[Source records]

═══

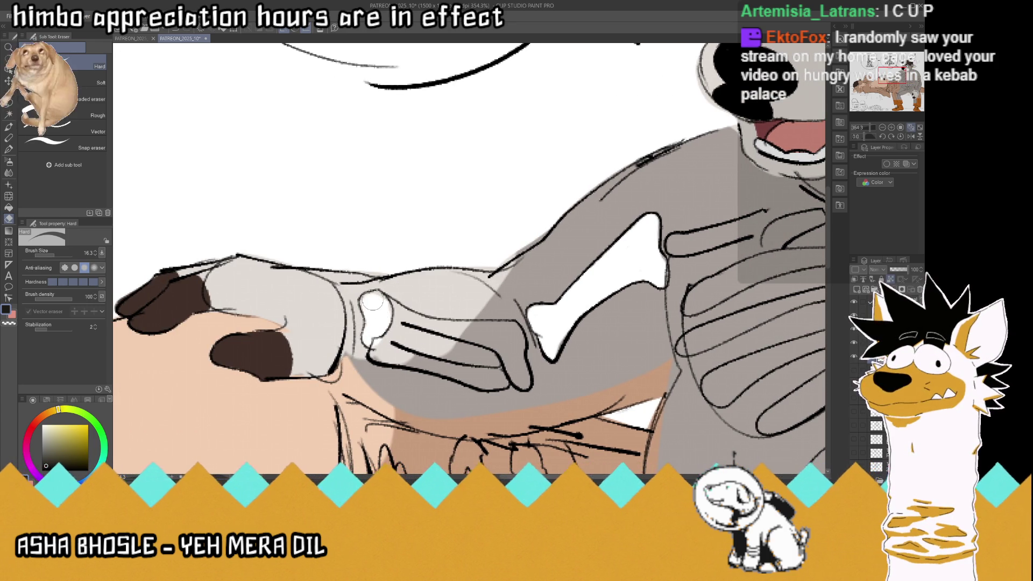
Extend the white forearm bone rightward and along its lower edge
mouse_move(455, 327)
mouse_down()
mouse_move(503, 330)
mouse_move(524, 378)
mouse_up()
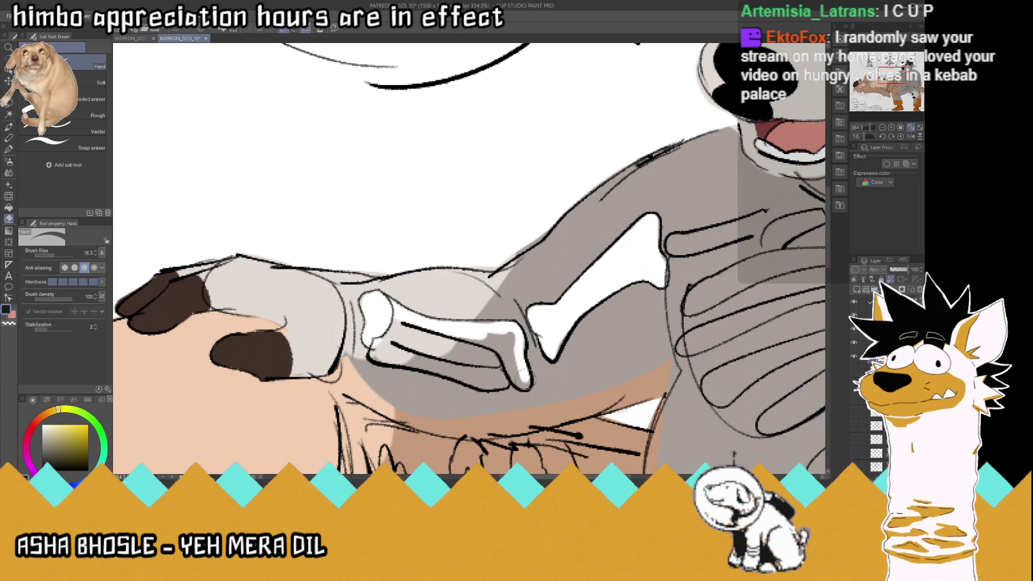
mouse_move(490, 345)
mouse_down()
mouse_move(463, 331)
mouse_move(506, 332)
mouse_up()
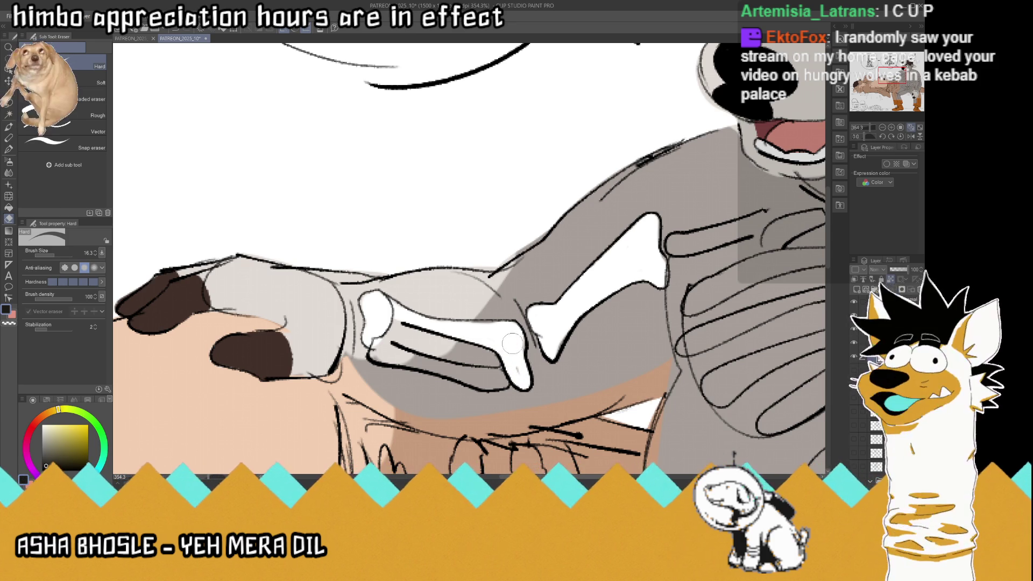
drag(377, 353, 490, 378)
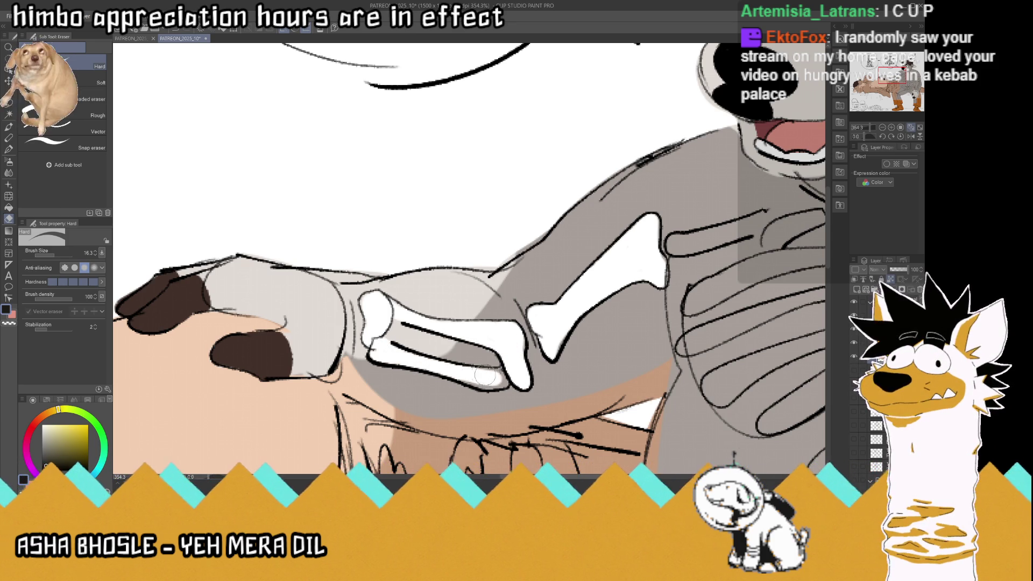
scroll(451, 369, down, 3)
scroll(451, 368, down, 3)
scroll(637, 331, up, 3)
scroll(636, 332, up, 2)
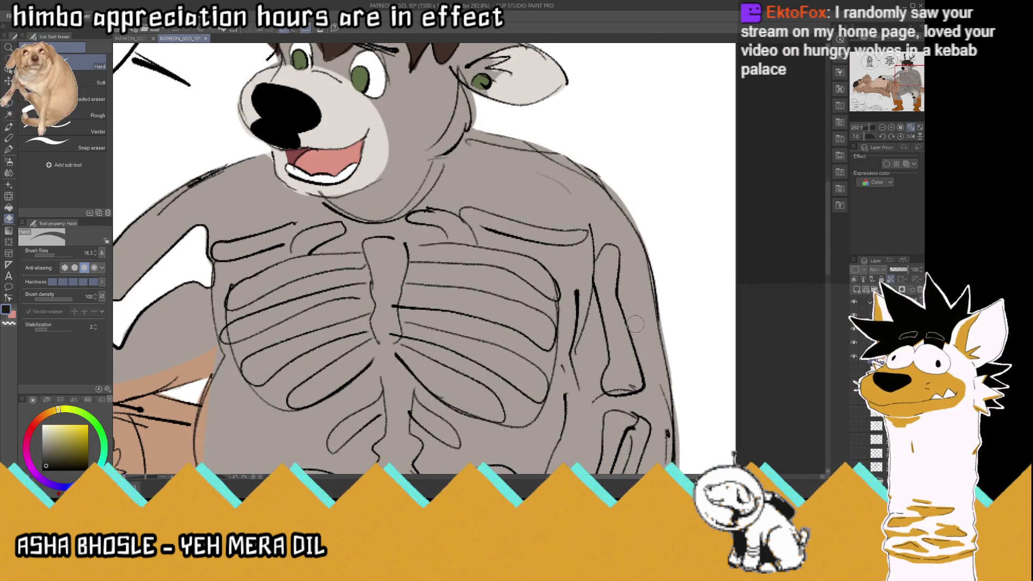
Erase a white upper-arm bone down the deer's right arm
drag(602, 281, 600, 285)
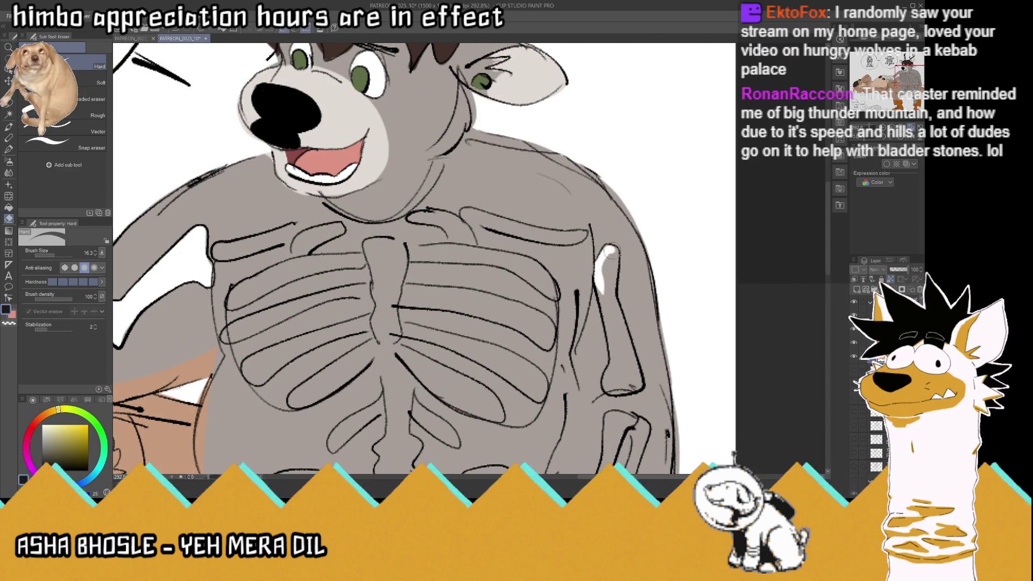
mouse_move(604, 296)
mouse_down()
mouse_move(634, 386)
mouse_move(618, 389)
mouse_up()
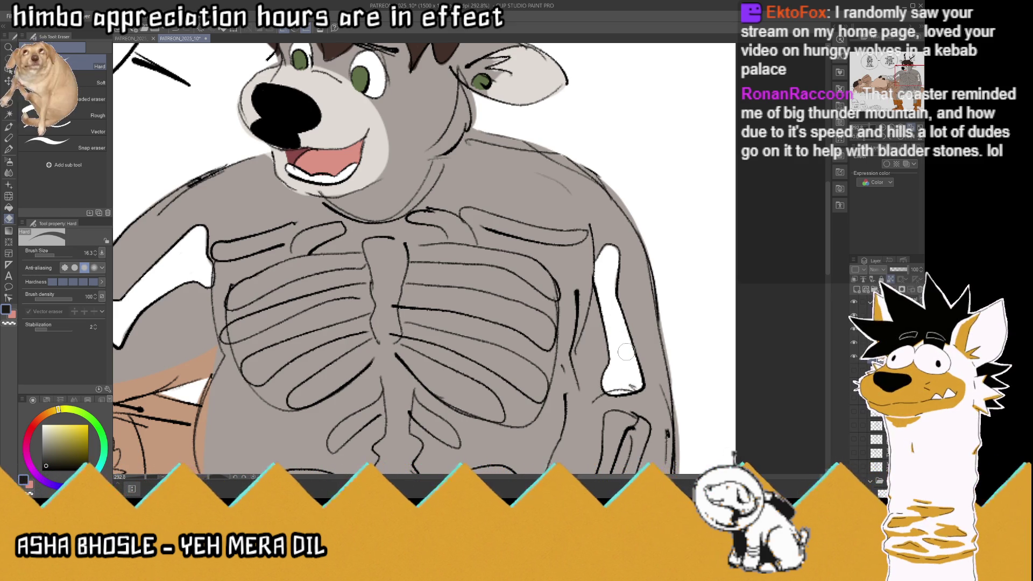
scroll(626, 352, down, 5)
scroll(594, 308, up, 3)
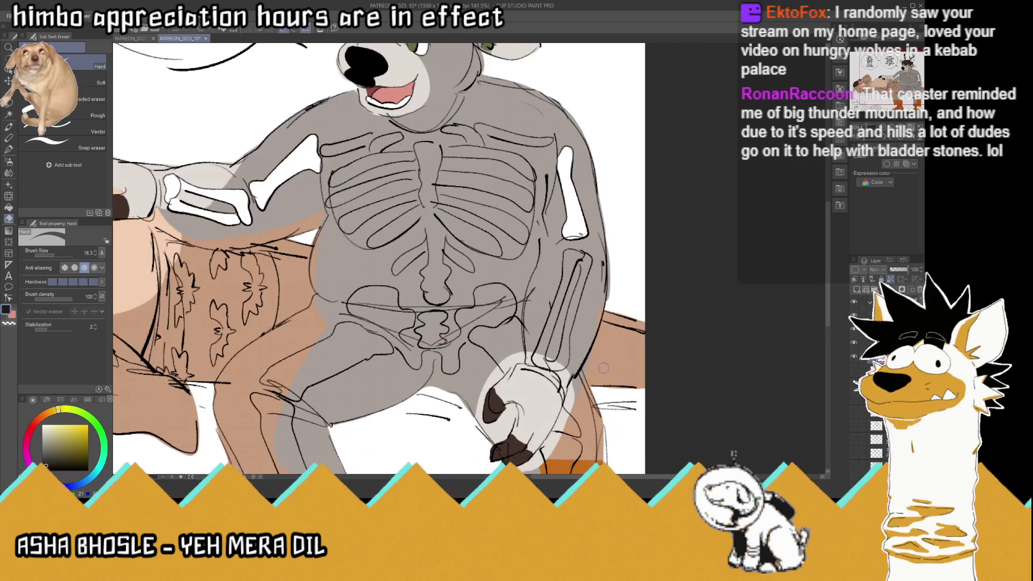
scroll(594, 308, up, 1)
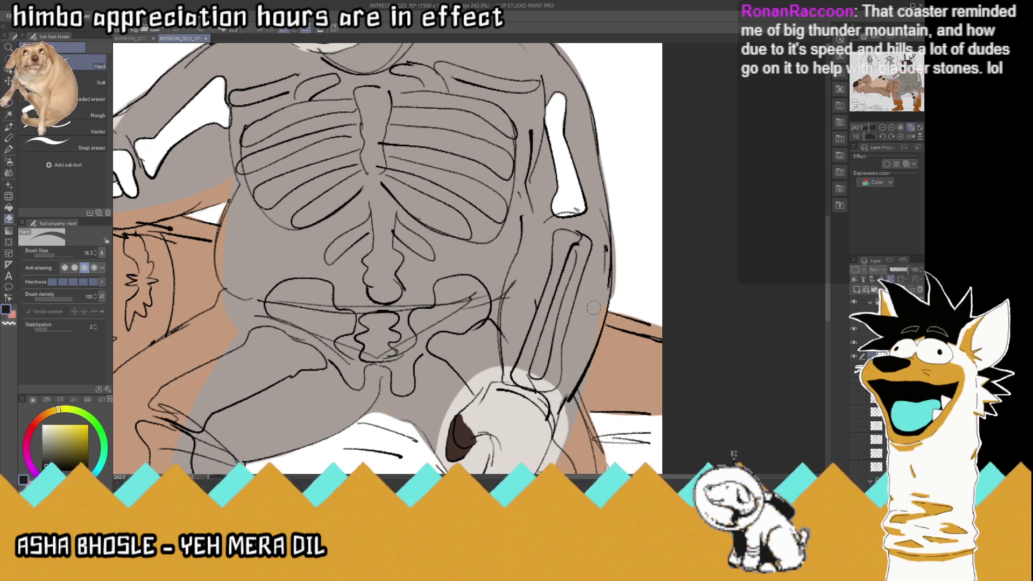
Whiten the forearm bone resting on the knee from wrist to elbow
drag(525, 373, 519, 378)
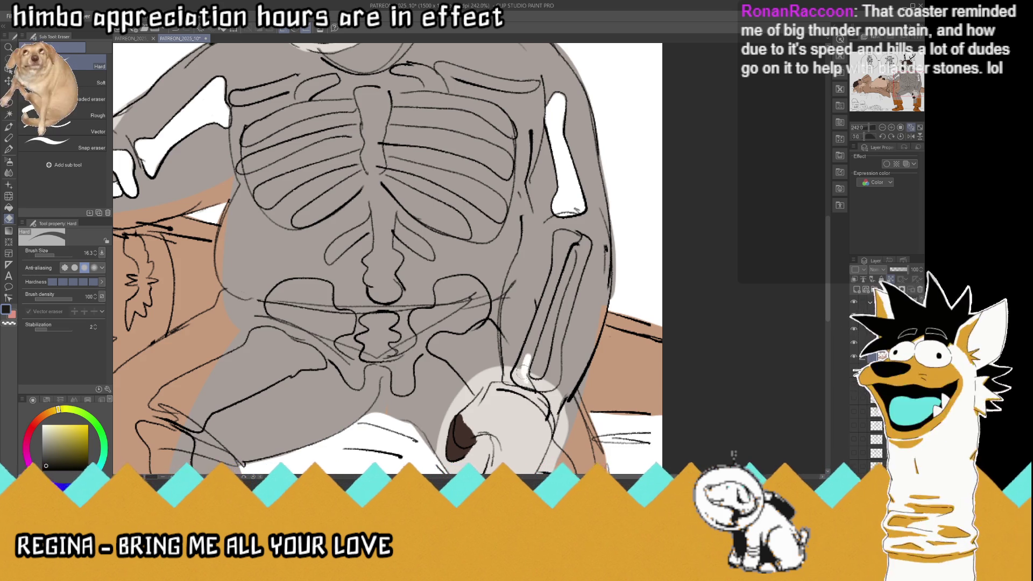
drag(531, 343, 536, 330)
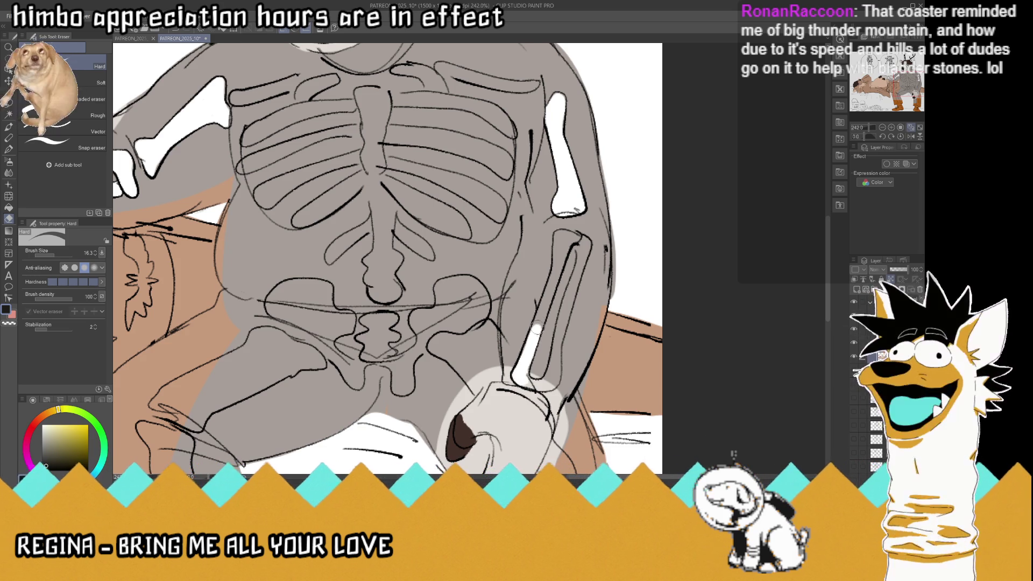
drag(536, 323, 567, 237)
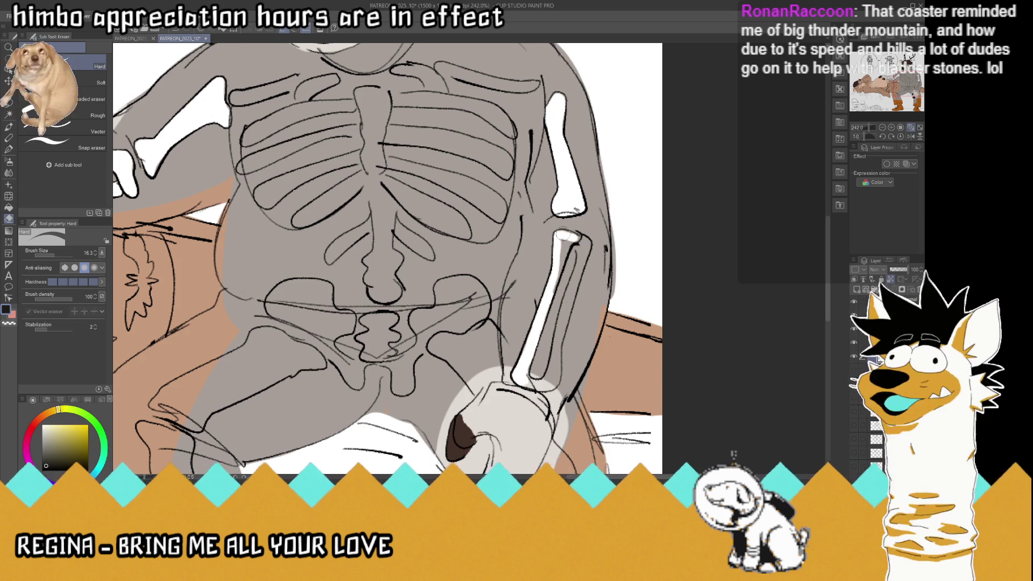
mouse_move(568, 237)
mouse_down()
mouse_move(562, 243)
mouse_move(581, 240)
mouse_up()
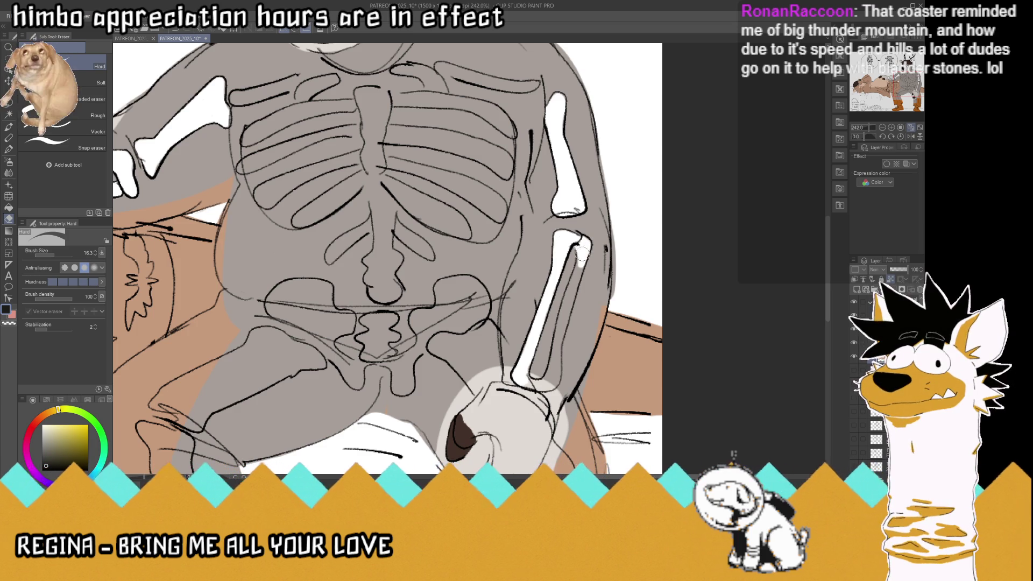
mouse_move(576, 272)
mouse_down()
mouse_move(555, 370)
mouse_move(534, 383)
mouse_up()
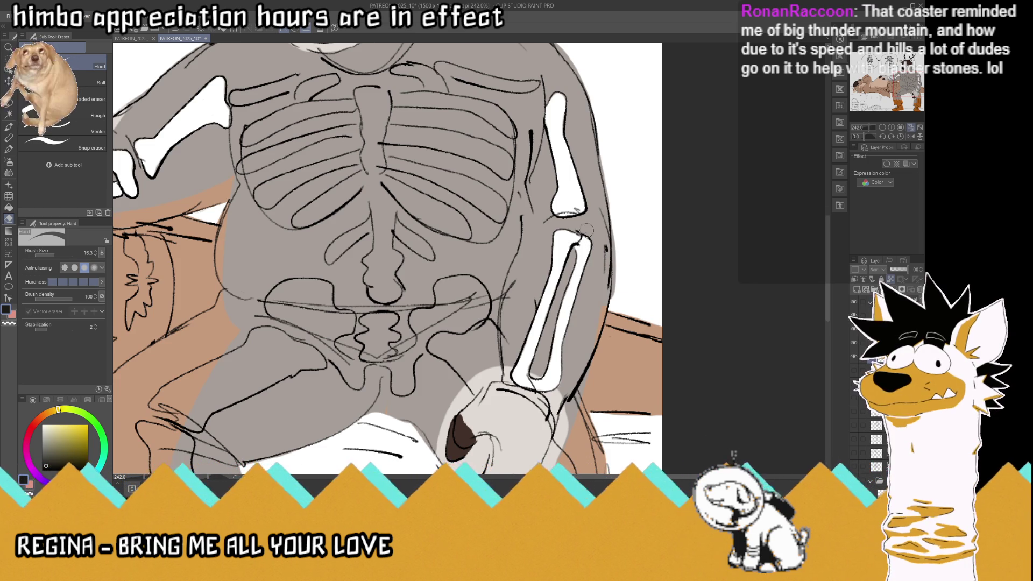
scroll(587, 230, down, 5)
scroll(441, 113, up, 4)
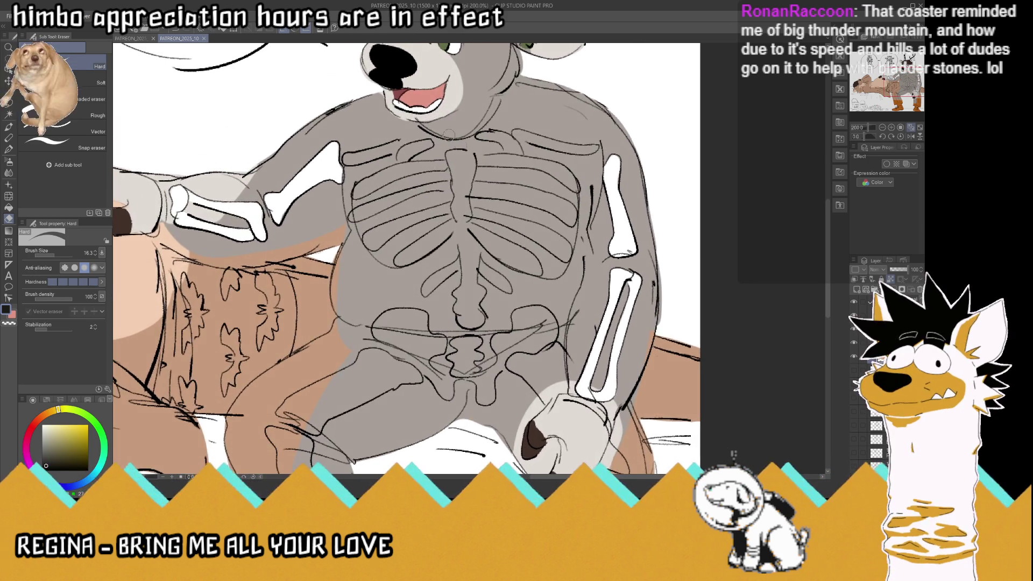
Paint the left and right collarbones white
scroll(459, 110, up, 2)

═══

» **Instructions for the task**
Output the data above exactly. Drop every picture.

» **Response to the task**
Extend the white forearm bone rightward and along its lower edge
mouse_move(455, 327)
mouse_down()
mouse_move(503, 330)
mouse_move(524, 378)
mouse_up()
mouse_move(490, 345)
mouse_down()
mouse_move(463, 331)
mouse_move(506, 332)
mouse_up()
drag(377, 353, 490, 378)
scroll(451, 369, down, 3)
scroll(451, 368, down, 3)
scroll(637, 331, up, 3)
scroll(636, 332, up, 2)
Erase a white upper-arm bone down the deer's right arm
drag(602, 281, 600, 285)
mouse_move(604, 296)
mouse_down()
mouse_move(634, 386)
mouse_move(618, 389)
mouse_up()
scroll(626, 352, down, 5)
scroll(594, 308, up, 3)
scroll(594, 308, up, 1)
Whiten the forearm bone resting on the knee from wrist to elbow
drag(525, 373, 519, 378)
drag(531, 343, 536, 330)
drag(536, 323, 567, 237)
mouse_move(568, 237)
mouse_down()
mouse_move(562, 243)
mouse_move(581, 240)
mouse_up()
mouse_move(576, 272)
mouse_down()
mouse_move(555, 370)
mouse_move(534, 383)
mouse_up()
scroll(587, 230, down, 5)
scroll(441, 113, up, 4)
Paint the left and right collarbones white
scroll(459, 110, up, 2)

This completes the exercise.